Selden Island today is owned by Howard Hughes Medical Institute (part of the Janelia Farm Campus), but is rented out as a sod farm.  In the past it has been the subject of archeological excavations focused on pre-colonial Native American occupations.  But while the island itself is posted today, part of the Potomac Heritage Trail skirts the Virginia side of the Potomac through the area, at least offering a glimpse of potential crossing points.

Not indicated on the Coastal Survey map but drawn on Sheel’s map is a road leading off the Leesburg Turnpike (modern Va.
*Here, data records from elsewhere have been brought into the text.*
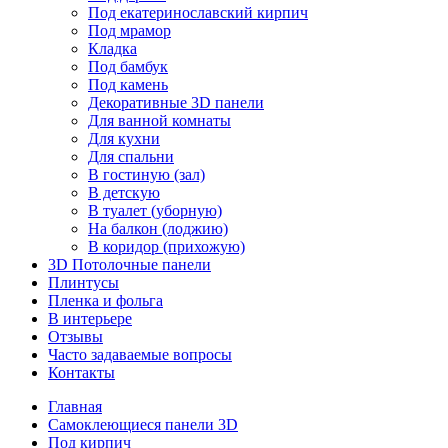
Под екатеринославский кирпич
Под мрамор
Кладка
Под бамбук
Под камень
Декоративные 3D панели
Для ванной комнаты
Для кухни
Для спальни
В гостиную (зал)
В детскую
В туалет (уборную)
На балкон (лоджию)
В коридор (прихожую)
3D Потолочные панели
Плинтусы
Пленка и фольга
В интерьере
Отзывы
Часто задаваемые вопросы
Контакты
Главная
Самоклеющиеся панели 3D
Под кирпич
Highway 7) to the Island.  Today that road is gated, but a pull off allows a view of what may be a wartime lane (located here).

Road to Young's Island
Road to Young's Island

The closest trailhead on the Potomac Heritage Trail is on the other end of this road, closer to the Island.  From the Leesburg Turnpike, turn onto Smith Circle (CR 823) and follow that road to Island Avenue and turn left.  After a short distance, turn left again onto Potomac Drive.  At the end of Potomac Drive, park to the side of the turnabout.  At the trail head is an access gate onto the road seen above.


After passing through the gate, the trail turns right and parallels the road.  At the north end of the road is a single span bridge to the Island.  The distance is just under 100 yards.

Bridge to Young's Island
Bridge to Young's Island

The trail passes near the bridge abutments, where what may be an old road bed drops to the river channel.

Possible Crossing Point to the Island
Possible Crossing Point to the Island

I cannot say for sure if this is the actual wartime crossing point to the island without more investigations on the far side.  Since that is off limits presently, I’ll save that story for another day, perhaps.  At some point, to further validate the location of Young’s Island Ford, or Ferry, I will eventually tromp down along the Maryland side looking for old paths or other traces.



  1. Dispatch from Slocum to Hooker, June 24, 1863. OR, Series I, Volume 27, Serial 45, p. 286.
  2. Dispatch from Wright to Army HQ, 7 a.m., July 14, 1864. OR, Series I, Volume 27, Serial 70, p. 268.  This same dispatch is repeated on Serial 71, p. 350.
  3. Report of Capt. Andrew Cowan, First New York Battery, of operations July 11-30.  OR, Series I, Volume 27, Serial 70, p. 280-1.
  4. Report of Maj. William H. Fry, Sixteenth Pennsylvania Cavalry, commanding Provisional Cavalry Regiment, of operations July 9-23.  OR, Series I, Volume 27, Serial 70, p. 248-250.